Ара вздохнул и посмотрел на Гюлай:

— Что я могу сказать, ей богу… Позавчера я потерял очень дорогого, близкого мне человека, женщину всей моей жизни. Я узнал об этом вчера вечером, после того, как расстался с вами.

Давид, мельком взглянув на Заура, тихо проговорил: «видишь, очередная трагедия произошла». Тем временем, Ара продолжал рассказ, размешивая сахар в чае.
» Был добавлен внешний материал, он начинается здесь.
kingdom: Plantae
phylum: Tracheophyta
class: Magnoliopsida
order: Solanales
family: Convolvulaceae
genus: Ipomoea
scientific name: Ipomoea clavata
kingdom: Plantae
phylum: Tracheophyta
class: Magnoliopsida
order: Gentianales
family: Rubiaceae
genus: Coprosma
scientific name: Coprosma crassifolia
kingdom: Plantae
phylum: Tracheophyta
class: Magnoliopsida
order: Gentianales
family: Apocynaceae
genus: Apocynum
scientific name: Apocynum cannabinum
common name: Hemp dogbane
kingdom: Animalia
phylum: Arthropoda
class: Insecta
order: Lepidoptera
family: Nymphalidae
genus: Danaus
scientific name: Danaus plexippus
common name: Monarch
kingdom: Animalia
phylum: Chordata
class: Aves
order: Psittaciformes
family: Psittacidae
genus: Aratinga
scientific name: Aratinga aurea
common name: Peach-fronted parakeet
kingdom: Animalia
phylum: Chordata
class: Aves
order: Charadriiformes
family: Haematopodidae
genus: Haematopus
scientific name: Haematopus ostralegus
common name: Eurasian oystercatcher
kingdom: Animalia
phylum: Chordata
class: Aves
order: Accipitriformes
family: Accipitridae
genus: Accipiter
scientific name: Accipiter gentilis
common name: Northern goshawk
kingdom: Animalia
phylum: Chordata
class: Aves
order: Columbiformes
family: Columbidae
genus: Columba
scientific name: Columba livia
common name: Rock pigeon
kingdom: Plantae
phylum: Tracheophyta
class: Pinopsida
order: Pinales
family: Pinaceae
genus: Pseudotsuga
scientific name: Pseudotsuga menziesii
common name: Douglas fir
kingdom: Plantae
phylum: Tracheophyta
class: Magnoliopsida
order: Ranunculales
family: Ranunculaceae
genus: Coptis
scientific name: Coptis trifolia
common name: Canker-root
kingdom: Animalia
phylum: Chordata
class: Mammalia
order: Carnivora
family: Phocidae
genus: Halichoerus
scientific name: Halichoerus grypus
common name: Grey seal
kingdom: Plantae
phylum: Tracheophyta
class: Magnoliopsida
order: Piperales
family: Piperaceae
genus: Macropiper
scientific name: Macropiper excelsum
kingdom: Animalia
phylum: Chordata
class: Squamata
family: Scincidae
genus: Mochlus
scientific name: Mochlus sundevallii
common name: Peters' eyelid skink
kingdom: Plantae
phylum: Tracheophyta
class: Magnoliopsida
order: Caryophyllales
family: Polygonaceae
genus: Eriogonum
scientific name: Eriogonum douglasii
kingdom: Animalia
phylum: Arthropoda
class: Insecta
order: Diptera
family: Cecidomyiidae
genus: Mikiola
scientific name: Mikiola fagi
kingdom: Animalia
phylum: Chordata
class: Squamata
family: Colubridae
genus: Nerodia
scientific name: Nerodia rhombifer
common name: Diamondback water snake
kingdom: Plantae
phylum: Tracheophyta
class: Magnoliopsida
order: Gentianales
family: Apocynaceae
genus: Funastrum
— Сирушо была добродушная женщина. Со дня нашего знакомства в семидесятых годах, она всегда была дояркой. Была лауреатом премии Ленинского Комсомола. Если скажу, что понимала язык коров, не совру.

В тот момент, когда все внимательно слушали Ару, Заур внезапно поперхнулся. Из глаз потекли слезы, он обхватил руками горло и начал громко кашлять. Давид тут же огрел соседа тремя ударами кулака по спине. Заур слегка пришел в себя, поблагодарил его и извинился перед остальными:

— Прошу прощения, мед в дыхалку попал. Продолжайте, пожалуйста.

Ара не сводя опечаленного, многострадального взгляда с лица Заура, снова заговорил:

— Мы познакомились в Ехегнадзоре, в совхозе. Она была настоящей армянской красавицей. Поначалу ей тяжело приходилось, в год с коровы получала 1600 кг молока. А я был молодым парнем. Из Еревана в Ехегнадзор меня направил комсомол. Мы познакомились и на второй день поняли, что любим друг друга. Я рассказал ей о своей семье-жертве геноцида, она зарыдала и сказала, что любит меня. Затем и она раскрыла передо мной свою душу: о том, что ей тяжело дается общение с коровами, что 1600 кг молока — мало, и спросила моего совета, что ей делать, чтобы увеличить удои. Я ответил ей, что у каждой буренки есть свой характер, и к каждой надо найти отдельный подход. Потом я уехал в Ереван. Когда через два месяца вернулся, в таблице удоев она достигла отметки в 300 кг. Для доярки работающей голыми руками это был неплохой показатель. Эту трудолюбивую девушку все уважали в совхозе. Через некоторое время я получил от нее письмо: «Дорогой мой Ара, ты представляешь, я сейчас работаю вместе с Мариной Нахшкарян, у которой на груди красуется три Ордена Ленина. Она депутат Верховного Совета Армянской ССР, почетный скотовод. Ара-джан, если б ты только знал какая она доярка!». Сирушо два года не отходила от Марины, изучала ее работу. К концу восьмидесятого года она, наконец, получила награду за труды. За успехи на производстве ей был присужден орден «Знак Почета». Прошло еще два года и, выжав 5100 кг молока, она удостоилась чести сфотографироваться в Москве со Знаменем Победы. Потом получила орден «Трудового Красного Знамени». Она давала имя каждой коровке — Асмик, Сули, Светка, Сержик, Робик. Позавчера после продолжительной болезни скончалась единственный свет моих очей — Сирушо. Наша любовь длилась больше тридцати лет. Но мы так и не поженились — у нее на это не было времени, а у меня смелости.